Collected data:
>>

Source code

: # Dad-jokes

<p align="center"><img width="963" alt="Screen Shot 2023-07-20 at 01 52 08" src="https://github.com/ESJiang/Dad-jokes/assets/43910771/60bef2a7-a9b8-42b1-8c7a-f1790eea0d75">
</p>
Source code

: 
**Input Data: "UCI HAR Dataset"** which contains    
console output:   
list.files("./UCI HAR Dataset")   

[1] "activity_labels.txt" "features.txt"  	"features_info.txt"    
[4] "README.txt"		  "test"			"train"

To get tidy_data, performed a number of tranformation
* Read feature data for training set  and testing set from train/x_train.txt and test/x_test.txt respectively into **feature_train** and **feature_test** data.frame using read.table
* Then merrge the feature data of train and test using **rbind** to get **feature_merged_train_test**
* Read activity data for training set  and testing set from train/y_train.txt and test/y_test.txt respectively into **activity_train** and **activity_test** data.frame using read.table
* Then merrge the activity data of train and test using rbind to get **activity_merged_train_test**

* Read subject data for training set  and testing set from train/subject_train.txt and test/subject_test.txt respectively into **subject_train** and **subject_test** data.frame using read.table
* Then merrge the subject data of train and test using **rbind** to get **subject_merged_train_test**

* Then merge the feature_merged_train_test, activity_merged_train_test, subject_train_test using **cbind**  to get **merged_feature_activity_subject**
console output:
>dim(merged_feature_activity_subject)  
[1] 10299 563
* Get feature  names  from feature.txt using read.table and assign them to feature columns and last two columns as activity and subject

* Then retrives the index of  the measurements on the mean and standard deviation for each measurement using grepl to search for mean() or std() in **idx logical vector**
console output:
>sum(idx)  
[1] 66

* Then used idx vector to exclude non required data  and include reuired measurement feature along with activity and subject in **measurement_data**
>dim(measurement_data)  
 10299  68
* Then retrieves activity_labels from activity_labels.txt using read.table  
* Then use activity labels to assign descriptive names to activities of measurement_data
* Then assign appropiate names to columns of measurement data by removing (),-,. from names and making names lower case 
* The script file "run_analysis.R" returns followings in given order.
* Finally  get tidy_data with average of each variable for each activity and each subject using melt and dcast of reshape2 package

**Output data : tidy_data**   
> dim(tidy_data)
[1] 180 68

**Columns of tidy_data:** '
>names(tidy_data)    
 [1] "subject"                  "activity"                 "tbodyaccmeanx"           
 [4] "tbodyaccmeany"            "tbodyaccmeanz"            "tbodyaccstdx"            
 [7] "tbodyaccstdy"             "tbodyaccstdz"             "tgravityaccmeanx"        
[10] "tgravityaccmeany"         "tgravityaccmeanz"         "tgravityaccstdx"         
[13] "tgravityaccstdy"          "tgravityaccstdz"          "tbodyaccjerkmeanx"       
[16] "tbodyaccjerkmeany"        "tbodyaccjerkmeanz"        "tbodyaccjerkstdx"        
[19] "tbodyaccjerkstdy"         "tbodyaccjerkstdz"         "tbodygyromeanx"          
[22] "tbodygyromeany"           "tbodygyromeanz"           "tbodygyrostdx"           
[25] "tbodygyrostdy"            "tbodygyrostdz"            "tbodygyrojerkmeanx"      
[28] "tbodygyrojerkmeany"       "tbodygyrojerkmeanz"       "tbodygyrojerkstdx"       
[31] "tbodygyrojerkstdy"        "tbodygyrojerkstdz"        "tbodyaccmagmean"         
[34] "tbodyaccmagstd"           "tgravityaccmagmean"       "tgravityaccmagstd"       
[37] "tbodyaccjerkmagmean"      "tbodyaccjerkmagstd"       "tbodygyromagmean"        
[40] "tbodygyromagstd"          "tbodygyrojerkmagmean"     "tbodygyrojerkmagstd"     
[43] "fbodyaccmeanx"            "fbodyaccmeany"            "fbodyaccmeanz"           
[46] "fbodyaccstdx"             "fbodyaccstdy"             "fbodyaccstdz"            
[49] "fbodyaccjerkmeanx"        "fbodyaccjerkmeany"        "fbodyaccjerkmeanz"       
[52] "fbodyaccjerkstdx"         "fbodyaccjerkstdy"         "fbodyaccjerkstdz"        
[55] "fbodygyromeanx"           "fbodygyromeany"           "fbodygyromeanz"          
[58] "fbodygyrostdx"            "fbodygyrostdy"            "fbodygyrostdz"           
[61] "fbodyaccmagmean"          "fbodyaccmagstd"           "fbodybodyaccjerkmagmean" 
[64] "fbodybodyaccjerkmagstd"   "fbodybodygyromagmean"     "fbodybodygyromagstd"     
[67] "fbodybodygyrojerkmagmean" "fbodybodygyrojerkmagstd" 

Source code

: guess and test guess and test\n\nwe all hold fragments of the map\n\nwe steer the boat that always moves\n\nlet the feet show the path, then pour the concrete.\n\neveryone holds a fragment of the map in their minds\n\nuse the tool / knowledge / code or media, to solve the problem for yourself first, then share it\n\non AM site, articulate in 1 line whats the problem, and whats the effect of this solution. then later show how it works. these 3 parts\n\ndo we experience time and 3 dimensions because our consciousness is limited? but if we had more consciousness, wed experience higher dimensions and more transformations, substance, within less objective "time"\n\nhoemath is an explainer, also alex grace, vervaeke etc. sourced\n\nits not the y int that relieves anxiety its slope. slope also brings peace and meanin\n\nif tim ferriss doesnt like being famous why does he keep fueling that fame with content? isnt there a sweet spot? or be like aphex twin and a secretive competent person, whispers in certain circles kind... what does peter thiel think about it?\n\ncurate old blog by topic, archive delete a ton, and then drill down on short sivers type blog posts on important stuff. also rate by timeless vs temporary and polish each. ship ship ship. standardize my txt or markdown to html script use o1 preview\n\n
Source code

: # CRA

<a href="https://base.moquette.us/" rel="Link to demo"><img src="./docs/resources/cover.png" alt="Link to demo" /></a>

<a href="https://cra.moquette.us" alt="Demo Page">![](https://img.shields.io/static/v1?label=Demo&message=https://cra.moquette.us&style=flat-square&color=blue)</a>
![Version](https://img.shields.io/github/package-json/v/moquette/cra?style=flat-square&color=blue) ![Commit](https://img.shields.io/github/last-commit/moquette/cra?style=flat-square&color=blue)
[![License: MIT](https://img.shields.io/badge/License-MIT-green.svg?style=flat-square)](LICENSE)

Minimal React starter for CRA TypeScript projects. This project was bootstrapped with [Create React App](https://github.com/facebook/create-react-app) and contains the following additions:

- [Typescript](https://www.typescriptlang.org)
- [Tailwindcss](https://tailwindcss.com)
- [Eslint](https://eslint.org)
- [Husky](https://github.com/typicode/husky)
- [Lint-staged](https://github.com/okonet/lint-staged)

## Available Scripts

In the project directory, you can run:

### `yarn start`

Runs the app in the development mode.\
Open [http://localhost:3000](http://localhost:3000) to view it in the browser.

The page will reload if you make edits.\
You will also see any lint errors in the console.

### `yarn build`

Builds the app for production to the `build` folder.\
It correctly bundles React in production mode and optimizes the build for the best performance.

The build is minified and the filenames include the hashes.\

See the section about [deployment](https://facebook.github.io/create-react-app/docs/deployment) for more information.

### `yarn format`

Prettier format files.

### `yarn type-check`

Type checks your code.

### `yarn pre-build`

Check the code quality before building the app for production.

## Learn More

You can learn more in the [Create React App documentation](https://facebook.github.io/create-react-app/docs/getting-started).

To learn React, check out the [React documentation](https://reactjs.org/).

<<

### Required action
Transcribe the records above exactly.

### Exercise answer
Source code

: # Dad-jokes

<p align="center"><img width="963" alt="Screen Shot 2023-07-20 at 01 52 08" src="https://github.com/ESJiang/Dad-jokes/assets/43910771/60bef2a7-a9b8-42b1-8c7a-f1790eea0d75">
</p>
Source code

: 
**Input Data: "UCI HAR Dataset"** which contains    
console output:   
list.files("./UCI HAR Dataset")   

[1] "activity_labels.txt" "features.txt"  	"features_info.txt"    
[4] "README.txt"		  "test"			"train"

To get tidy_data, performed a number of tranformation
* Read feature data for training set  and testing set from train/x_train.txt and test/x_test.txt respectively into **feature_train** and **feature_test** data.frame using read.table
* Then merrge the feature data of train and test using **rbind** to get **feature_merged_train_test**
* Read activity data for training set  and testing set from train/y_train.txt and test/y_test.txt respectively into **activity_train** and **activity_test** data.frame using read.table
* Then merrge the activity data of train and test using rbind to get **activity_merged_train_test**

* Read subject data for training set  and testing set from train/subject_train.txt and test/subject_test.txt respectively into **subject_train** and **subject_test** data.frame using read.table
* Then merrge the subject data of train and test using **rbind** to get **subject_merged_train_test**

* Then merge the feature_merged_train_test, activity_merged_train_test, subject_train_test using **cbind**  to get **merged_feature_activity_subject**
console output:
>dim(merged_feature_activity_subject)  
[1] 10299 563
* Get feature  names  from feature.txt using read.table and assign them to feature columns and last two columns as activity and subject

* Then retrives the index of  the measurements on the mean and standard deviation for each measurement using grepl to search for mean() or std() in **idx logical vector**
console output:
>sum(idx)  
[1] 66

* Then used idx vector to exclude non required data  and include reuired measurement feature along with activity and subject in **measurement_data**
>dim(measurement_data)  
 10299  68
* Then retrieves activity_labels from activity_labels.txt using read.table  
* Then use activity labels to assign descriptive names to activities of measurement_data
* Then assign appropiate names to columns of measurement data by removing (),-,. from names and making names lower case 
* The script file "run_analysis.R" returns followings in given order.
* Finally  get tidy_data with average of each variable for each activity and each subject using melt and dcast of reshape2 package

**Output data : tidy_data**   
> dim(tidy_data)
[1] 180 68

**Columns of tidy_data:** '
>names(tidy_data)    
 [1] "subject"                  "activity"                 "tbodyaccmeanx"           
 [4] "tbodyaccmeany"            "tbodyaccmeanz"            "tbodyaccstdx"            
 [7] "tbodyaccstdy"             "tbodyaccstdz"             "tgravityaccmeanx"        
[10] "tgravityaccmeany"         "tgravityaccmeanz"         "tgravityaccstdx"         
[13] "tgravityaccstdy"          "tgravityaccstdz"          "tbodyaccjerkmeanx"       
[16] "tbodyaccjerkmeany"        "tbodyaccjerkmeanz"        "tbodyaccjerkstdx"        
[19] "tbodyaccjerkstdy"         "tbodyaccjerkstdz"         "tbodygyromeanx"          
[22] "tbodygyromeany"           "tbodygyromeanz"           "tbodygyrostdx"           
[25] "tbodygyrostdy"            "tbodygyrostdz"            "tbodygyrojerkmeanx"      
[28] "tbodygyrojerkmeany"       "tbodygyrojerkmeanz"       "tbodygyrojerkstdx"       
[31] "tbodygyrojerkstdy"        "tbodygyrojerkstdz"        "tbodyaccmagmean"         
[34] "tbodyaccmagstd"           "tgravityaccmagmean"       "tgravityaccmagstd"       
[37] "tbodyaccjerkmagmean"      "tbodyaccjerkmagstd"       "tbodygyromagmean"        
[40] "tbodygyromagstd"          "tbodygyrojerkmagmean"     "tbodygyrojerkmagstd"     
[43] "fbodyaccmeanx"            "fbodyaccmeany"            "fbodyaccmeanz"           
[46] "fbodyaccstdx"             "fbodyaccstdy"             "fbodyaccstdz"            
[49] "fbodyaccjerkmeanx"        "fbodyaccjerkmeany"        "fbodyaccjerkmeanz"       
[52] "fbodyaccjerkstdx"         "fbodyaccjerkstdy"         "fbodyaccjerkstdz"        
[55] "fbodygyromeanx"           "fbodygyromeany"           "fbodygyromeanz"          
[58] "fbodygyrostdx"            "fbodygyrostdy"            "fbodygyrostdz"           
[61] "fbodyaccmagmean"          "fbodyaccmagstd"           "fbodybodyaccjerkmagmean" 
[64] "fbodybodyaccjerkmagstd"   "fbodybodygyromagmean"     "fbodybodygyromagstd"     
[67] "fbodybodygyrojerkmagmean" "fbodybodygyrojerkmagstd" 

Source code

: guess and test guess and test\n\nwe all hold fragments of the map\n\nwe steer the boat that always moves\n\nlet the feet show the path, then pour the concrete.\n\neveryone holds a fragment of the map in their minds\n\nuse the tool / knowledge / code or media, to solve the problem for yourself first, then share it\n\non AM site, articulate in 1 line whats the problem, and whats the effect of this solution. then later show how it works. these 3 parts\n\ndo we experience time and 3 dimensions because our consciousness is limited? but if we had more consciousness, wed experience higher dimensions and more transformations, substance, within less objective "time"\n\nhoemath is an explainer, also alex grace, vervaeke etc. sourced\n\nits not the y int that relieves anxiety its slope. slope also brings peace and meanin\n\nif tim ferriss doesnt like being famous why does he keep fueling that fame with content? isnt there a sweet spot? or be like aphex twin and a secretive competent person, whispers in certain circles kind... what does peter thiel think about it?\n\ncurate old blog by topic, archive delete a ton, and then drill down on short sivers type blog posts on important stuff. also rate by timeless vs temporary and polish each. ship ship ship. standardize my txt or markdown to html script use o1 preview\n\n
Source code

: # CRA

<a href="https://base.moquette.us/" rel="Link to demo"><img src="./docs/resources/cover.png" alt="Link to demo" /></a>

<a href="https://cra.moquette.us" alt="Demo Page">![](https://img.shields.io/static/v1?label=Demo&message=https://cra.moquette.us&style=flat-square&color=blue)</a>
![Version](https://img.shields.io/github/package-json/v/moquette/cra?style=flat-square&color=blue) ![Commit](https://img.shields.io/github/last-commit/moquette/cra?style=flat-square&color=blue)
[![License: MIT](https://img.shields.io/badge/License-MIT-green.svg?style=flat-square)](LICENSE)

Minimal React starter for CRA TypeScript projects. This project was bootstrapped with [Create React App](https://github.com/facebook/create-react-app) and contains the following additions:

- [Typescript](https://www.typescriptlang.org)
- [Tailwindcss](https://tailwindcss.com)
- [Eslint](https://eslint.org)
- [Husky](https://github.com/typicode/husky)
- [Lint-staged](https://github.com/okonet/lint-staged)

## Available Scripts

In the project directory, you can run:

### `yarn start`

Runs the app in the development mode.\
Open [http://localhost:3000](http://localhost:3000) to view it in the browser.

The page will reload if you make edits.\
You will also see any lint errors in the console.

### `yarn build`

Builds the app for production to the `build` folder.\
It correctly bundles React in production mode and optimizes the build for the best performance.

The build is minified and the filenames include the hashes.\

See the section about [deployment](https://facebook.github.io/create-react-app/docs/deployment) for more information.

### `yarn format`

Prettier format files.

### `yarn type-check`

Type checks your code.

### `yarn pre-build`

Check the code quality before building the app for production.

## Learn More

You can learn more in the [Create React App documentation](https://facebook.github.io/create-react-app/docs/getting-started).

To learn React, check out the [React documentation](https://reactjs.org/).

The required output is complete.